### WHAT THE TASK REQUIRES
Quote the entries below from the line with "Page size: 1500x1125." through the line with "List each element's", both ends included, and only those lines.

### DATA UNDER STUDY
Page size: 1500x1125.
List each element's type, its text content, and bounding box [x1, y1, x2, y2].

---

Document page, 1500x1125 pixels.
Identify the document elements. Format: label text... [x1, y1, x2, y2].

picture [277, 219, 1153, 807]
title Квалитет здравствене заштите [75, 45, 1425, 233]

### ANSWER TO THIS EXERCISE
Page size: 1500x1125.
List each element's type, its text content, and bounding box [x1, y1, x2, y2].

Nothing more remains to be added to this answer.